Exercise goal: Each line of the data below that holds the word "의존성을" is to be reported in full.

(Collected data entries)
........
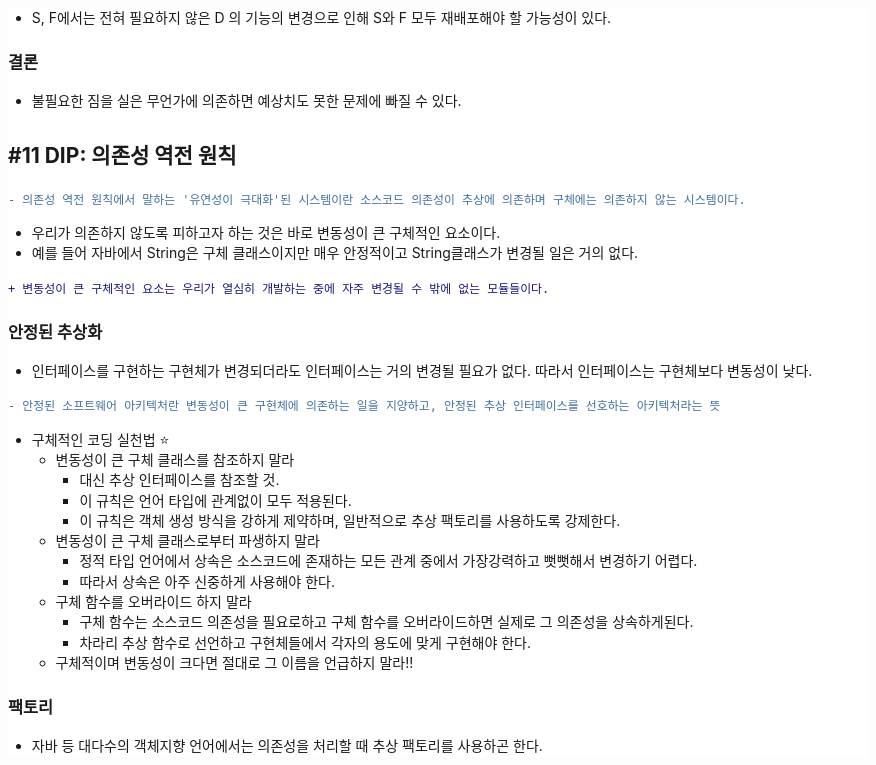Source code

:- S, F에서는 전혀 필요하지 않은 D 의 기능의 변경으로 인해 S와 F 모두 재배포해야 할 가능성이 있다.

### 결론

- 불필요한 짐을 실은 무언가에 의존하면 예상치도 못한 문제에 빠질 수 있다.



## #11 DIP: 의존성 역전 원칙

```diff
- 의존성 역전 원칙에서 말하는 '유연성이 극대화'된 시스템이란 소스코드 의존성이 추상에 의존하며 구체에는 의존하지 않는 시스템이다.
```

- 우리가 의존하지 않도록 피하고자 하는 것은 바로 변동성이 큰 구체적인 요소이다.
- 예를 들어 자바에서 String은 구체 클래스이지만 매우 안정적이고 String클래스가 변경될 일은 거의 없다.

```diff
+ 변동성이 큰 구체적인 요소는 우리가 열심히 개발하는 중에 자주 변경될 수 밖에 없는 모듈들이다.
```



### 안정된 추상화 

- 인터페이스를 구현하는 구현체가 변경되더라도 인터페이스는 거의 변경될 필요가 없다. 따라서 인터페이스는 구현체보다 변동성이 낮다.

```diff
- 안정된 소프트웨어 아키텍처란 변동성이 큰 구현체에 의존하는 일을 지양하고, 안정된 추상 인터페이스를 선호하는 아키텍처라는 뜻
```

- 구체적인 코딩 실천법 :star:
  - 변동성이 큰 구체 클래스를 참조하지 말라
    - 대신 추상 인터페이스를 참조할 것.
    - 이 규칙은 언어 타입에 관계없이 모두 적용된다.
    - 이 규칙은 객체 생성 방식을 강하게 제약하며, 일반적으로 추상 팩토리를 사용하도록 강제한다.
  - 변동성이 큰 구체 클래스로부터 파생하지 말라
    - 정적 타입 언어에서 상속은 소스코드에 존재하는 모든 관계 중에서 가장강력하고 뻣뻣해서 변경하기 어렵다.
    - 따라서 상속은 아주 신중하게 사용해야 한다.
  - 구체 함수를 오버라이드 하지 말라
    - 구체 함수는 소스코드 의존성을 필요로하고 구체 함수를 오버라이드하면 실제로 그 의존성을 상속하게된다.
    - 차라리 추상 함수로 선언하고 구현체들에서 각자의 용도에 맞게 구현해야 한다.
  - 구체적이며 변동성이 크다면 절대로 그 이름을 언급하지 말라!!



### 팩토리

- 자바 등 대다수의 객체지향 언어에서는 의존성을 처리할 때 추상 팩토리를 사용하곤 한다.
........
Written solution:
    - 구체 함수는 소스코드 의존성을 필요로하고 구체 함수를 오버라이드하면 실제로 그 의존성을 상속하게된다.
- 자바 등 대다수의 객체지향 언어에서는 의존성을 처리할 때 추상 팩토리를 사용하곤 한다.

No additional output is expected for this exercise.